◆ Task goal ◆
Go through the data below and copy each line that includes "flag".

(Circuit design text data)
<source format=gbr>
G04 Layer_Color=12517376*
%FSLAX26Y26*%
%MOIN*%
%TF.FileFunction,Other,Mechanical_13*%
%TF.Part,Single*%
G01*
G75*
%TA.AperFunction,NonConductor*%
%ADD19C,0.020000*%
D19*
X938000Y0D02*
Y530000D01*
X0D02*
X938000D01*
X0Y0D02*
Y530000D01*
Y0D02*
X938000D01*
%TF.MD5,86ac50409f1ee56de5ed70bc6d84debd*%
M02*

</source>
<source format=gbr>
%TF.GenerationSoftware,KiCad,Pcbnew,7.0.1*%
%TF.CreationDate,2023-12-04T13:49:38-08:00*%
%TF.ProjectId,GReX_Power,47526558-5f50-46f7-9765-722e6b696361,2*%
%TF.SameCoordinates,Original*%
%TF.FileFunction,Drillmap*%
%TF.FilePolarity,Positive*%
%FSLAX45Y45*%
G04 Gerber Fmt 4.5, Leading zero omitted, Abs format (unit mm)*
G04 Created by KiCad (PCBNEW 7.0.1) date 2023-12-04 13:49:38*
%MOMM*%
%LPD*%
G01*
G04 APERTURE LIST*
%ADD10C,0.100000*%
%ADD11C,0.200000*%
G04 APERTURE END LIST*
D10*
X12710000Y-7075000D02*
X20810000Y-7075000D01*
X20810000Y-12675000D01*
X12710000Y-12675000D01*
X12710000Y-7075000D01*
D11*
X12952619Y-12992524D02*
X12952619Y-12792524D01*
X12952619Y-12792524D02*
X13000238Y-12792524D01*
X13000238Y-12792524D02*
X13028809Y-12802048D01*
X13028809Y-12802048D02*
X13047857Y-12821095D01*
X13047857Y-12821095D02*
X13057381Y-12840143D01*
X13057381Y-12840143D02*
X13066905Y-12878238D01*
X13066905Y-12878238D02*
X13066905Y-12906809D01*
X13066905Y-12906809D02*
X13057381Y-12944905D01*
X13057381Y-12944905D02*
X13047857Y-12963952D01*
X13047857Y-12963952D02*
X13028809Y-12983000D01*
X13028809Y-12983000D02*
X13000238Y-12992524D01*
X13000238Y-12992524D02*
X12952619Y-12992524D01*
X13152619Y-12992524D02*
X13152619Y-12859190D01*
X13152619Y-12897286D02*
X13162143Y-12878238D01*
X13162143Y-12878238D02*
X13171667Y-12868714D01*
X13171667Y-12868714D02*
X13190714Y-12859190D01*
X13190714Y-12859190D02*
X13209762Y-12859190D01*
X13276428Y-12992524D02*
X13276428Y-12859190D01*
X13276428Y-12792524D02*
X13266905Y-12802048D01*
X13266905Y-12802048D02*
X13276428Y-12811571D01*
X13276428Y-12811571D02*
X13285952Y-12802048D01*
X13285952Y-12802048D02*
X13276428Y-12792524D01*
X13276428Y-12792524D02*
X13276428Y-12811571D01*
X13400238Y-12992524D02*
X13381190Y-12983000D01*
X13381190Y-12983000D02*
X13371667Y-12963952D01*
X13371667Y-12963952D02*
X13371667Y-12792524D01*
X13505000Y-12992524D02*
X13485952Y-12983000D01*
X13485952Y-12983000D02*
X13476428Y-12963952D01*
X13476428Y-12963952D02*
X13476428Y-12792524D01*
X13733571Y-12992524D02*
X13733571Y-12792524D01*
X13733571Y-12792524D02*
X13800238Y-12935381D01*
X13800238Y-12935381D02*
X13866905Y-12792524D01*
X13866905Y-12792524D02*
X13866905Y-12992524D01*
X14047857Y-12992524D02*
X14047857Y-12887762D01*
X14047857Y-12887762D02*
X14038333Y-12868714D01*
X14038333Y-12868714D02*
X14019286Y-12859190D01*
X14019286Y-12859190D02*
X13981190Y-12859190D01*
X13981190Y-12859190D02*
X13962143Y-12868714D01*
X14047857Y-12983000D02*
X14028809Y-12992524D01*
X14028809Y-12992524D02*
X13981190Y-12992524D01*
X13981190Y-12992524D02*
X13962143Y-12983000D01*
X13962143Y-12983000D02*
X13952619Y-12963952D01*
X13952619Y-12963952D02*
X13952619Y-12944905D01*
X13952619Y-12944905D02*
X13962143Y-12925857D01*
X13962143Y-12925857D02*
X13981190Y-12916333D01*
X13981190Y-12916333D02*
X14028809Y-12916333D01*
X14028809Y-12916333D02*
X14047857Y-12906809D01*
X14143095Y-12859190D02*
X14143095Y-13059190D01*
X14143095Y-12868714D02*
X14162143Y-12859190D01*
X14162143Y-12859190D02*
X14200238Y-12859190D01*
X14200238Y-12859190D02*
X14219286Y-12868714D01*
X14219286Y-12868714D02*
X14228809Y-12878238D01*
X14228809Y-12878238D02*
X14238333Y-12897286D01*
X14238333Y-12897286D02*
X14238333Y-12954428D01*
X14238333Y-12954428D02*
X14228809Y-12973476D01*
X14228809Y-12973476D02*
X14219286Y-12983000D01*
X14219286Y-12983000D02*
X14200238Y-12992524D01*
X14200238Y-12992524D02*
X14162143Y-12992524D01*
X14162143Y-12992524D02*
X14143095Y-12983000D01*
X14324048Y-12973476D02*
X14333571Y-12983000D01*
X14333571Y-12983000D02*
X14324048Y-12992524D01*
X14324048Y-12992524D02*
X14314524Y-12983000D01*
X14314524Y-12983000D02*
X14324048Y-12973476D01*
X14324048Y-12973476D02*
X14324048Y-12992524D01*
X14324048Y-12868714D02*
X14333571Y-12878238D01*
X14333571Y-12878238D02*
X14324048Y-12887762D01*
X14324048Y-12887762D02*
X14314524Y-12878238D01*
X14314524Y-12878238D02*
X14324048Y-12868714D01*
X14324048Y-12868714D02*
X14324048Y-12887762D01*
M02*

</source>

--

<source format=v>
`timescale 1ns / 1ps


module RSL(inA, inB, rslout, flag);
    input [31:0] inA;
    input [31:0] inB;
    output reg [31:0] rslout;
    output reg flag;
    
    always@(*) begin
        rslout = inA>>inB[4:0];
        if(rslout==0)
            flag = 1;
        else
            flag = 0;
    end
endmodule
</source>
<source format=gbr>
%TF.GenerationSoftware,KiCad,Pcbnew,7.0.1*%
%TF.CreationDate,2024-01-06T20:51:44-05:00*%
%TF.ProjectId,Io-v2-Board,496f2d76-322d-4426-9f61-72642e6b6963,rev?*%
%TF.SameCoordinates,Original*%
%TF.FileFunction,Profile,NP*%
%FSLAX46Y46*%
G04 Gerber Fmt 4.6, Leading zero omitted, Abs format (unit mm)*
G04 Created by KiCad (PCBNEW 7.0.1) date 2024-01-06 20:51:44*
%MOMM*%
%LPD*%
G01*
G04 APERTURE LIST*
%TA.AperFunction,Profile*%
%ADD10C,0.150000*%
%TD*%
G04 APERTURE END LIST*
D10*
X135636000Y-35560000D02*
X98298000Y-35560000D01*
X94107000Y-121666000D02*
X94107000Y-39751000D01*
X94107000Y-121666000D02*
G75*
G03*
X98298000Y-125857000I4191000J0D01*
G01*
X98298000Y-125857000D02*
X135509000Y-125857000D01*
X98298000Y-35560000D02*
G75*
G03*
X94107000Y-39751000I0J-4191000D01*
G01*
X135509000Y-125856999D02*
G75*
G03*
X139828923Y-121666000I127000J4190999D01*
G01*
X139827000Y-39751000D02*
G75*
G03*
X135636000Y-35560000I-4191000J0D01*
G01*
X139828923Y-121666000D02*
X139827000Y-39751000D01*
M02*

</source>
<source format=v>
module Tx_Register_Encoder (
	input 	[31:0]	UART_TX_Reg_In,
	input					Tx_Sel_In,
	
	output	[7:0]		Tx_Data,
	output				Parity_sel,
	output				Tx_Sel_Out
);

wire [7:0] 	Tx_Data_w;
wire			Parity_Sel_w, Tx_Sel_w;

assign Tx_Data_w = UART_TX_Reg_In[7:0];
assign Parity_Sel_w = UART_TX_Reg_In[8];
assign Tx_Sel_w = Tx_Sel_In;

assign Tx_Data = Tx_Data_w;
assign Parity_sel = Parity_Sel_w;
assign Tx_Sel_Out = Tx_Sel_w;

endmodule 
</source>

◆ Response area ◆
module RSL(inA, inB, rslout, flag);
    output reg flag;
            flag = 1;
            flag = 0;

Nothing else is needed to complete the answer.